The legal team, led by Chicago attorney Jay Edelson alongside Vancouver-based firm Rice Parsons Leoni & Elliott LLP, is pursuing the cases in California because British Columbia law caps damages for pain and suffering at roughly $470,000 Canadian and limits recovery for the families of wrongfully killed children. Edelson has indicated plaintiffs will seek at least $1 billion in damages, with jury trials expected next year.
Among the named plaintiffs is 12-year-old Maya Gebala, who survived but sustained catastrophic brain injuries after being shot three times in the head and neck while trying to secure a library door against the shooter. Gebala remains hospitalized in Vancouver and has been unable to speak.
The Tumbler Ridge lawsuits are part of a broader wave of litigation targeting AI companies over chatbot interactions connected to real-world violence. Florida Attorney General James Uthmeier opened a criminal investigation into OpenAI following a shooting at Florida State University in April 2025 that left two dead, and expanded that probe after prosecutors alleged a suspect in the deaths of two University of South Florida doctoral students had queried ChatGPT about body disposal before the killings.

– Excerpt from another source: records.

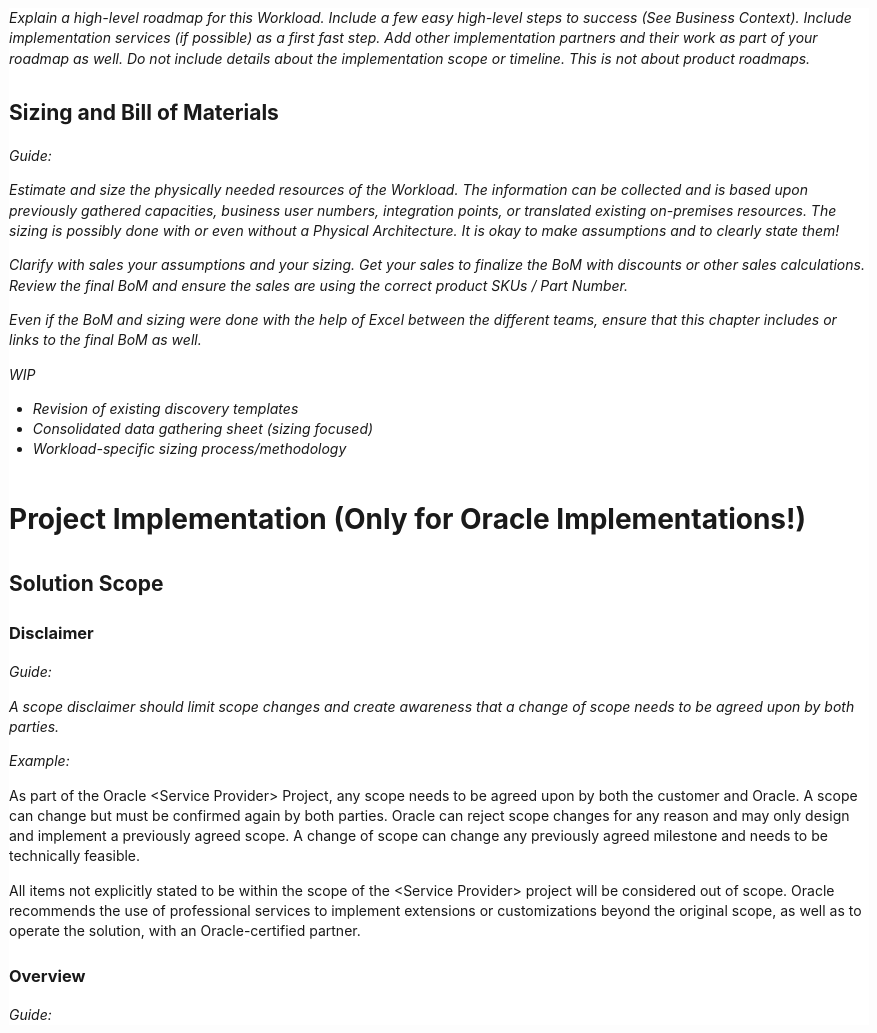 *Explain a high-level roadmap for this Workload. Include a few easy high-level steps to success (See Business Context). Include implementation services (if possible) as a first fast step. Add other implementation partners and their work as part of your roadmap as well. Do not include details about the implementation scope or timeline. This is not about product roadmaps.*

## Sizing and Bill of Materials

*Guide:*

*Estimate and size the physically needed resources of the Workload. The information can be collected and is based upon previously gathered capacities, business user numbers, integration points, or translated existing on-premises resources. The sizing is possibly done with or even without a Physical Architecture. It is okay to make assumptions and to clearly state them!*

*Clarify with sales your assumptions and your sizing. Get your sales to finalize the BoM with discounts or other sales calculations. Review the final BoM and ensure the sales are using the correct product SKUs / Part Number.*

*Even if the BoM and sizing were done with the help of Excel between the different teams, ensure that this chapter includes or links to the final BoM as well.*

*WIP*

-   *Revision of existing discovery templates*
-   *Consolidated data gathering sheet (sizing focused)*
-   *Workload-specific sizing process/methodology*

# Project Implementation (Only for Oracle Implementations!)

## Solution Scope

### Disclaimer

*Guide:*

*A scope disclaimer should limit scope changes and create awareness that a change of scope needs to be agreed upon by both parties.*

*Example:*

As part of the Oracle \<Service Provider\> Project, any scope needs to be agreed upon by both the customer and Oracle. A scope can change but must be confirmed again by both parties. Oracle can reject scope changes for any reason and may only design and implement a previously agreed scope. A change of scope can change any previously agreed milestone and needs to be technically feasible.

All items not explicitly stated to be within the scope of the \<Service Provider\> project will be considered out of scope. Oracle recommends the use of professional services to implement extensions or customizations beyond the original scope, as well as to operate the solution, with an Oracle-certified partner.

### Overview

*Guide:*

For South Carolina, the stakes in AI accountability litigation extend well beyond legal theory. Sen. Tim Scott of South Carolina chairs the Senate Banking Committee, where digital innovation and regulatory frameworks for technology companies are central to the committee’s agenda. At the same time, Google is investing $9 billion to expand its data center campus in Berkeley County and construct two new facilities in Dorchester County by 2027, making South Carolina a significant hub for the AI infrastructure that underlies products like ChatGPT. How courts resolve questions of AI company liability — whether firms must report violent users, and how platform design factors into negligence claims — will directly shape the legal environment for technology companies operating or expanding in the state.

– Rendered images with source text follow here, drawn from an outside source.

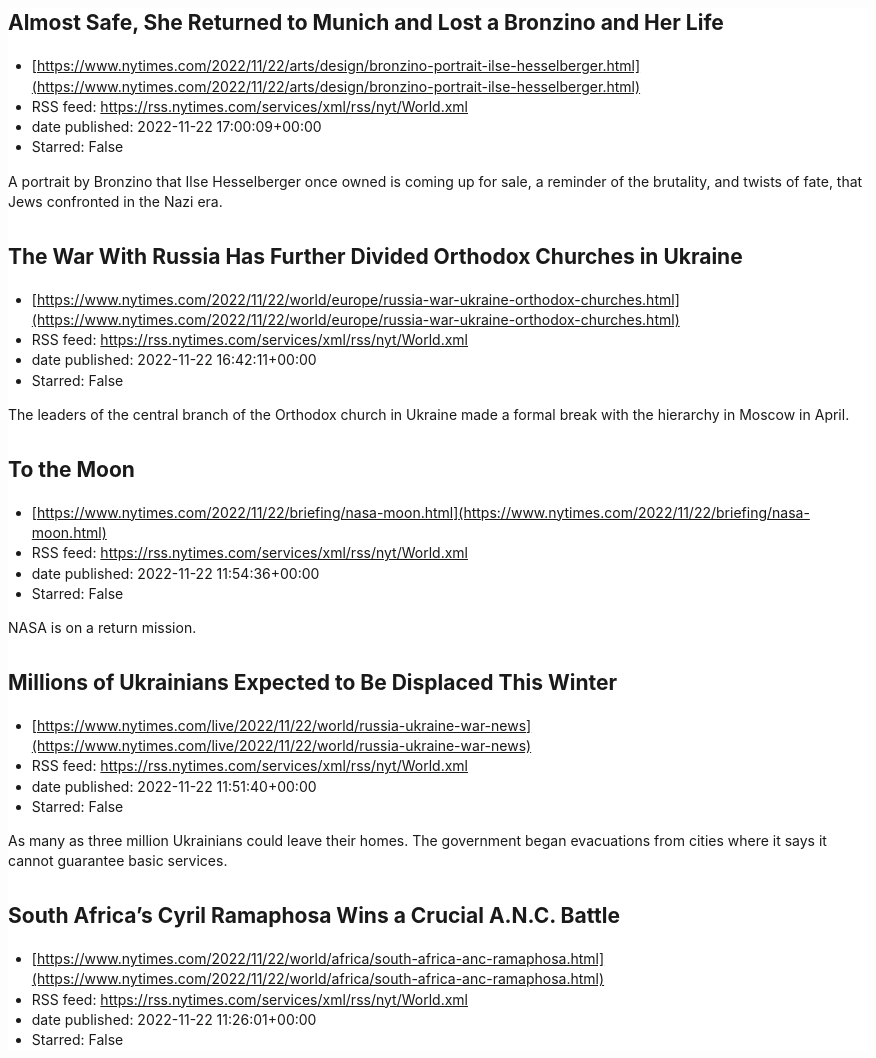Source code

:## Almost Safe, She Returned to Munich and Lost a Bronzino and Her Life
 - [https://www.nytimes.com/2022/11/22/arts/design/bronzino-portrait-ilse-hesselberger.html](https://www.nytimes.com/2022/11/22/arts/design/bronzino-portrait-ilse-hesselberger.html)
 - RSS feed: https://rss.nytimes.com/services/xml/rss/nyt/World.xml
 - date published: 2022-11-22 17:00:09+00:00
 - Starred: False

A portrait by Bronzino that Ilse Hesselberger once owned is coming up for sale, a reminder of the brutality, and twists of fate, that Jews confronted in the Nazi era.

## The War With Russia Has Further Divided Orthodox Churches in Ukraine
 - [https://www.nytimes.com/2022/11/22/world/europe/russia-war-ukraine-orthodox-churches.html](https://www.nytimes.com/2022/11/22/world/europe/russia-war-ukraine-orthodox-churches.html)
 - RSS feed: https://rss.nytimes.com/services/xml/rss/nyt/World.xml
 - date published: 2022-11-22 16:42:11+00:00
 - Starred: False

The leaders of the central branch of the Orthodox church in Ukraine made a formal break with the hierarchy in Moscow in April.

## To the Moon
 - [https://www.nytimes.com/2022/11/22/briefing/nasa-moon.html](https://www.nytimes.com/2022/11/22/briefing/nasa-moon.html)
 - RSS feed: https://rss.nytimes.com/services/xml/rss/nyt/World.xml
 - date published: 2022-11-22 11:54:36+00:00
 - Starred: False

NASA is on a return mission.

## Millions of Ukrainians Expected to Be Displaced This Winter
 - [https://www.nytimes.com/live/2022/11/22/world/russia-ukraine-war-news](https://www.nytimes.com/live/2022/11/22/world/russia-ukraine-war-news)
 - RSS feed: https://rss.nytimes.com/services/xml/rss/nyt/World.xml
 - date published: 2022-11-22 11:51:40+00:00
 - Starred: False

As many as three million Ukrainians could leave their homes. The government began evacuations from cities where it says it cannot guarantee basic services.

## South Africa’s Cyril Ramaphosa Wins a Crucial A.N.C. Battle
 - [https://www.nytimes.com/2022/11/22/world/africa/south-africa-anc-ramaphosa.html](https://www.nytimes.com/2022/11/22/world/africa/south-africa-anc-ramaphosa.html)
 - RSS feed: https://rss.nytimes.com/services/xml/rss/nyt/World.xml
 - date published: 2022-11-22 11:26:01+00:00
 - Starred: False
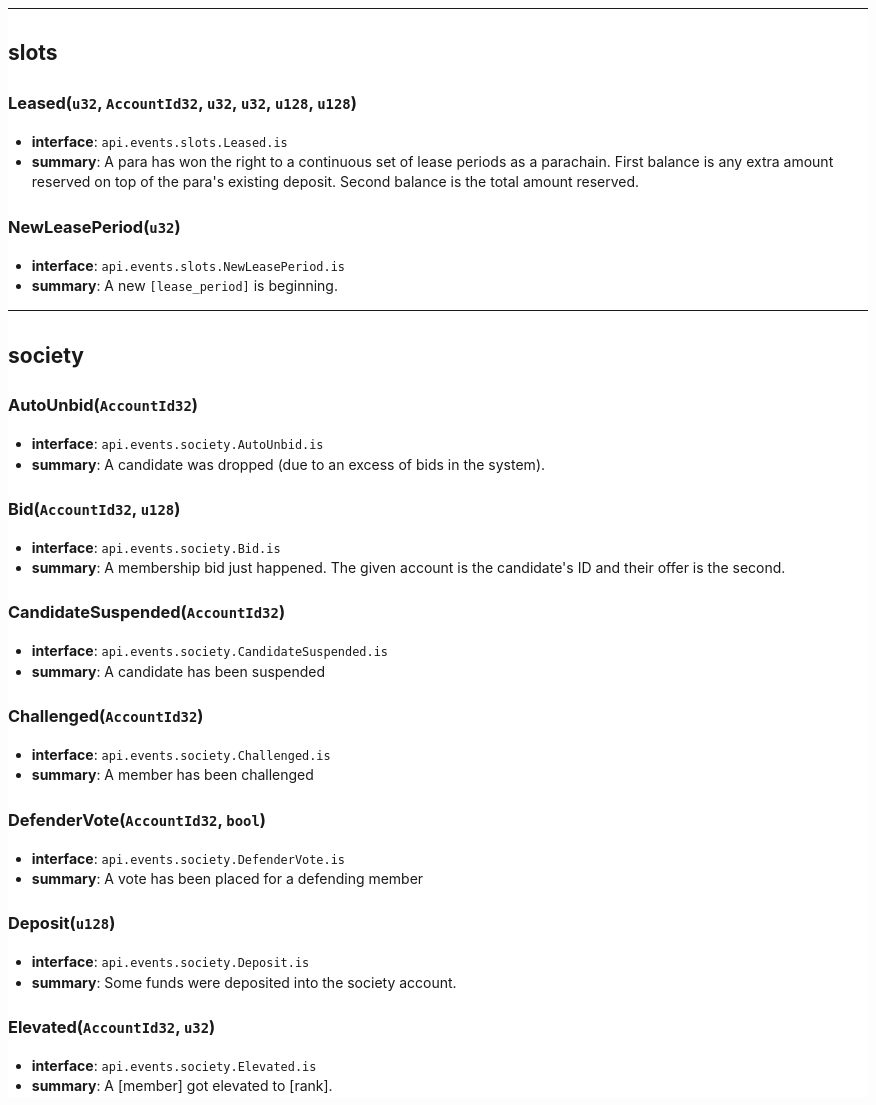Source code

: ___


## slots
 
### Leased(`u32`, `AccountId32`, `u32`, `u32`, `u128`, `u128`)
- **interface**: `api.events.slots.Leased.is`
- **summary**:    A para has won the right to a continuous set of lease periods as a parachain.  First balance is any extra amount reserved on top of the para's existing deposit.  Second balance is the total amount reserved. 
 
### NewLeasePeriod(`u32`)
- **interface**: `api.events.slots.NewLeasePeriod.is`
- **summary**:    A new `[lease_period]` is beginning. 

___


## society
 
### AutoUnbid(`AccountId32`)
- **interface**: `api.events.society.AutoUnbid.is`
- **summary**:    A candidate was dropped (due to an excess of bids in the system). 
 
### Bid(`AccountId32`, `u128`)
- **interface**: `api.events.society.Bid.is`
- **summary**:    A membership bid just happened. The given account is the candidate's ID and their offer  is the second. 
 
### CandidateSuspended(`AccountId32`)
- **interface**: `api.events.society.CandidateSuspended.is`
- **summary**:    A candidate has been suspended 
 
### Challenged(`AccountId32`)
- **interface**: `api.events.society.Challenged.is`
- **summary**:    A member has been challenged 
 
### DefenderVote(`AccountId32`, `bool`)
- **interface**: `api.events.society.DefenderVote.is`
- **summary**:    A vote has been placed for a defending member 
 
### Deposit(`u128`)
- **interface**: `api.events.society.Deposit.is`
- **summary**:    Some funds were deposited into the society account. 
 
### Elevated(`AccountId32`, `u32`)
- **interface**: `api.events.society.Elevated.is`
- **summary**:    A \[member\] got elevated to \[rank\].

OpenAI said in a written statement it has strengthened its safeguards since the shooting, including improving how ChatGPT responds to signs of distress, connecting users with mental health resources, strengthening how it assesses and escalates potential threats of violence, and building a direct communication channel with Canadian law enforcement to flag future cases involving a possibility of real-world harm.